As chuvas isoladas registradas nas últimas semanas em diferentes regiões do Cerrado, especialmente em Mato Grosso, transformaram a entressafra em um momento estratégico para os produtores rurais. A umidade favoreceu a emergência e o rebrote de plantas daninhas, criando condições ideais para a realização do chamado manejo outonal, prática considerada fundamental para reduzir a infestação nas próximas lavouras de soja e milho.
Embora o Estado esteja no período do vazio sanitário da soja, especialistas alertam que este é justamente o momento mais eficiente para controlar as invasoras antes que elas completem seu ciclo e produzam novas sementes.
Além de competir por água, luz e nutrientes, as plantas daninhas dificultam as operações agrícolas, elevam os custos de produção e favorecem o desenvolvimento de populações resistentes aos herbicidas, aumentando os desafios para os produtores nas próximas safras.
Entre as espécies que mais preocupam estão a vassourinha-de-botão (Spermacoce latifolia e outras espécies dos gêneros Spermacoce e Borreria) e o capim-pé-de-galinha (Eleusine indica), reconhecidos pela elevada capacidade de adaptação e pela dificuldade de controle quando atingem estágios mais avançados de desenvolvimento.
Segundo o gerente técnico Talis Melo, as chuvas fora de época criaram uma oportunidade importante para a adoção do manejo antecipado.
“Após as chuvas fora de época, muitas plantas daninhas emergem ou rebrotam, encontrando condições favoráveis para o seu desenvolvimento. Nesse estágio, elas apresentam maior atividade metabólica, o que favorece a absorção dos herbicidas e aumenta significativamente a eficiência do controle antes do início da próxima safra”, explica.
O especialista destaca que a eliminação dessas plantas ainda na entressafra reduz o chamado banco de sementes presente no solo, diminuindo a pressão de infestação nas culturas seguintes. Com isso, o produtor inicia o plantio em uma área mais limpa, reduz a necessidade de aplicações corretivas ao longo do ciclo e cria melhores condições para que soja e milho expressem todo o seu potencial produtivo.
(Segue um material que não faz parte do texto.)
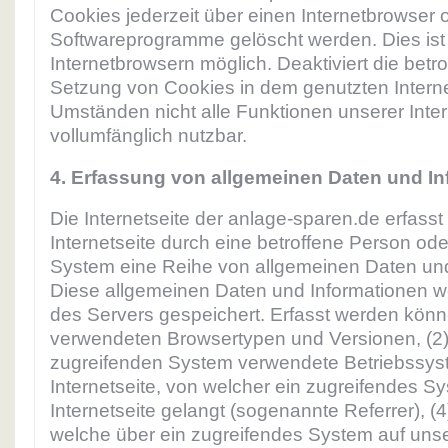
Cookies jederzeit über einen Internetbrowser 
Softwareprogramme gelöscht werden. Dies ist 
Internetbrowsern möglich. Deaktiviert die betr
Setzung von Cookies in dem genutzten Interne
Umständen nicht alle Funktionen unserer Inter
vollumfänglich nutzbar.
4. Erfassung von allgemeinen Daten und I
Die Internetseite der anlage-sparen.de erfasst
Internetseite durch eine betroffene Person ode
System eine Reihe von allgemeinen Daten und
Diese allgemeinen Daten und Informationen we
des Servers gespeichert. Erfasst werden könn
verwendeten Browsertypen und Versionen, (2
zugreifenden System verwendete Betriebssyst
Internetseite, von welcher ein zugreifendes S
Internetseite gelangt (sogenannte Referrer), (
welche über ein zugreifendes System auf unser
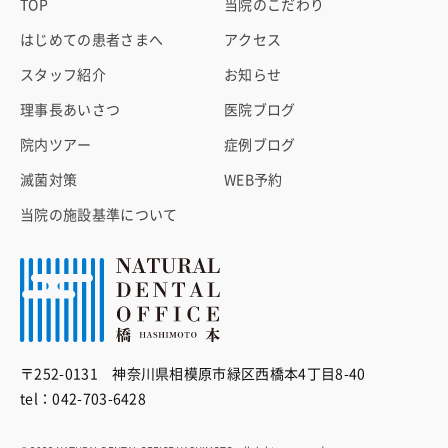
TOP
当院のこだわり
はじめての患者さまへ
アクセス
スタッフ紹介
お知らせ
理事長あいさつ
医院ブログ
院内ツアー
症例ブログ
滅菌対策
WEB予約
当院の施設基準について
〒252-0131 神奈川県相模原市緑区西橋本4丁目8-40
tel：042-703-6428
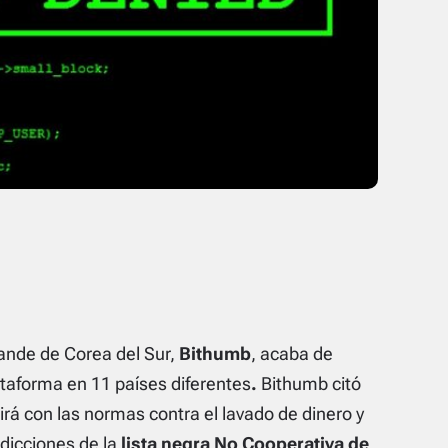
ande de Corea del Sur,
Bithumb
, acaba de
taforma en 11 países diferentes
.
Bithumb citó
rá con las normas contra el lavado de dinero y
dicciones de la
lista negra No Cooperativa de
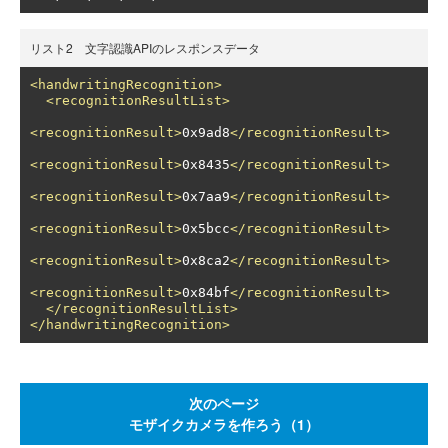
リスト2 文字認識APIのレスポンスデータ
<handwritingRecognition>
<recognitionResultList>
<recognitionResult>
0x9ad8
</recognitionResult>
<recognitionResult>
0x8435
</recognitionResult>
<recognitionResult>
0x7aa9
</recognitionResult>
<recognitionResult>
0x5bcc
</recognitionResult>
<recognitionResult>
0x8ca2
</recognitionResult>
<recognitionResult>
0x84bf
</recognitionResult>
</recognitionResultList>
</handwritingRecognition>
次のページ
モザイクカメラを作ろう（1）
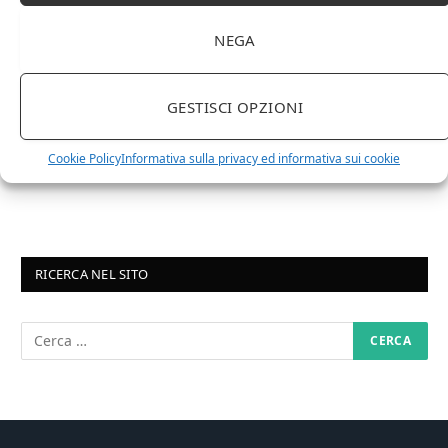
Differenza tra brandy e cognac: tutte le
curiosità
NEGA
6 MARZO 2024
GESTISCI OPZIONI
Differenza tra whisky scozzese e whiskey
irlandesi
Cookie Policy
Informativa sulla privacy ed informativa sui cookie
RICERCA NEL SITO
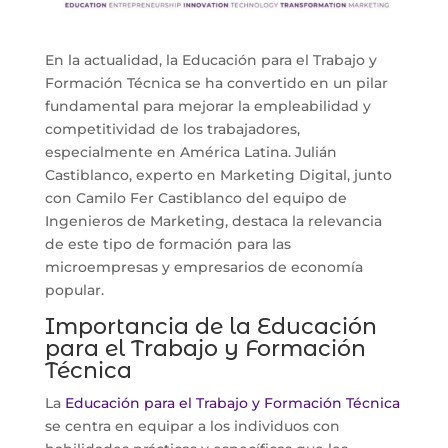
En la actualidad, la Educación para el Trabajo y
Formación Técnica se ha convertido en un pilar
fundamental para mejorar la empleabilidad y
competitividad de los trabajadores,
especialmente en América Latina. Julián
Castiblanco, experto en Marketing Digital, junto
con Camilo Fer Castiblanco del equipo de
Ingenieros de Marketing, destaca la relevancia
de este tipo de formación para las
microempresas y empresarios de economía
popular.
Importancia de la Educación
para el Trabajo y Formación
Técnica
La
Educación para el Trabajo y Formación Técnica
se centra en equipar a los individuos con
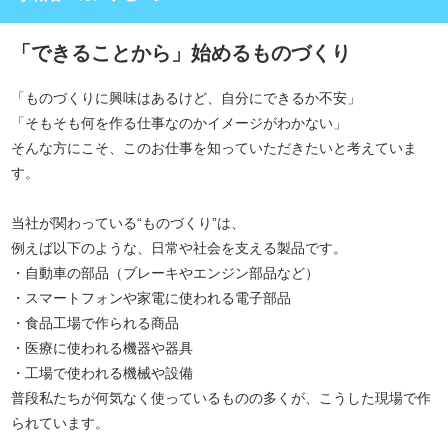
「できることから」始めるものづくり
「ものづくりに興味はあるけど、自分にできるか不安」
「そもそも何を作る仕事なのかイメージがわかない」
そんな方にこそ、このお仕事を知っていただきたいと考えていま
す。
当社が関わっている“ものづくり”は、
例えば以下のような、日常や社会を支える製品です。
・自動車の部品（ブレーキやエンジン部品など）
・スマートフォンや家電に使われる電子部品
・食品工場で作られる商品
・医療に使われる機器や器具
・工場で使われる機械や設備
普段私たちが何気なく使っているものの多くが、こうした現場で作
られています。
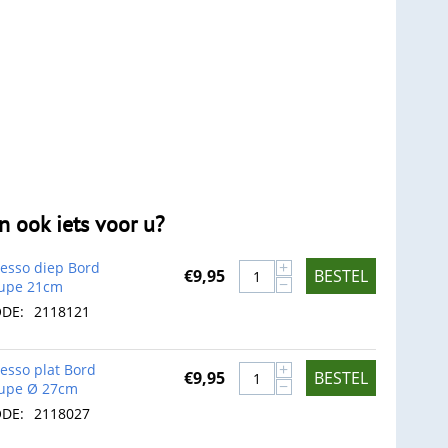
en ook iets voor u?
+
esso diep Bord
€
9,95
BESTEL
−
upe 21cm
DE:
2118121
+
esso plat Bord
€
9,95
BESTEL
−
upe Ø 27cm
DE:
2118027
Além dos ganhos agronômicos, o manejo antecipado também pode representar economia para o produtor. Áreas com menor infestação exigem menos intervenções durante a safra, contribuindo para reduzir o consumo de herbicidas, otimizar as operações de pulverização e minimizar perdas de produtividade provocadas pela competição entre culturas e plantas invasoras.
Para que os resultados sejam satisfatórios, entretanto, o manejo deve ser planejado de acordo com as características de cada propriedade. Entre os fatores que precisam ser avaliados estão o histórico da área, as espécies predominantes, o estágio de desenvolvimento das plantas daninhas e as condições climáticas no momento da aplicação.
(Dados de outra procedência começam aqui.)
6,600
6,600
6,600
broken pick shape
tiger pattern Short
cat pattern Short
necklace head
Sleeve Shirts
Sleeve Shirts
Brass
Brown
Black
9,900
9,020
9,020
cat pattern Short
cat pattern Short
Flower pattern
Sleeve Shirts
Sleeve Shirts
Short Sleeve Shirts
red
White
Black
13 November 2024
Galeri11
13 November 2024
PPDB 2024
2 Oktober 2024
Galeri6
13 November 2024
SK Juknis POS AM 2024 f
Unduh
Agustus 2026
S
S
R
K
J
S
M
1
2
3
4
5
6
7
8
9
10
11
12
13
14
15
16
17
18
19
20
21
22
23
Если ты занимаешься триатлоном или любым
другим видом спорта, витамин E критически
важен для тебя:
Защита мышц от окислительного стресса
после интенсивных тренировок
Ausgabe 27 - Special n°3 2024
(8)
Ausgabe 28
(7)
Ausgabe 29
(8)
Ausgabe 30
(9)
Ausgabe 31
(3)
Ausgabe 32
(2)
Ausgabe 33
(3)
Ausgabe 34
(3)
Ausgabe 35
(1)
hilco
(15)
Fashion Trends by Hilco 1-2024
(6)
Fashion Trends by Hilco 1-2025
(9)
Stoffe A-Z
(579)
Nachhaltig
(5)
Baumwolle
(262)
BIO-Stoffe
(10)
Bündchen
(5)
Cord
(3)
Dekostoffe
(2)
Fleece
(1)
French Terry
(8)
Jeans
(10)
A escolha correta dos herbicidas, dos adjuvantes e da tecnologia de aplicação também influencia diretamente a eficiência do controle e ajuda a retardar o surgimento de plantas resistentes aos princípios ativos disponíveis no mercado.
Para Talis Melo, o sucesso da próxima safra começa muito antes da semeadura.
“Controlar espécies como a vassourinha-de-botão e o capim-pé-de-galinha neste momento significa reduzir a pressão de infestação, facilitar o manejo ao longo do ciclo e criar as condições necessárias para que soja e milho alcancem maior produtividade e rentabilidade”, afirma.
Com o início do planejamento da safra 2026/27, o manejo da entressafra ganha importância crescente dentro das estratégias adotadas pelos produtores mato-grossenses para preservar a produtividade e reduzir os custos de produção em um cenário de margens cada vez mais apertadas.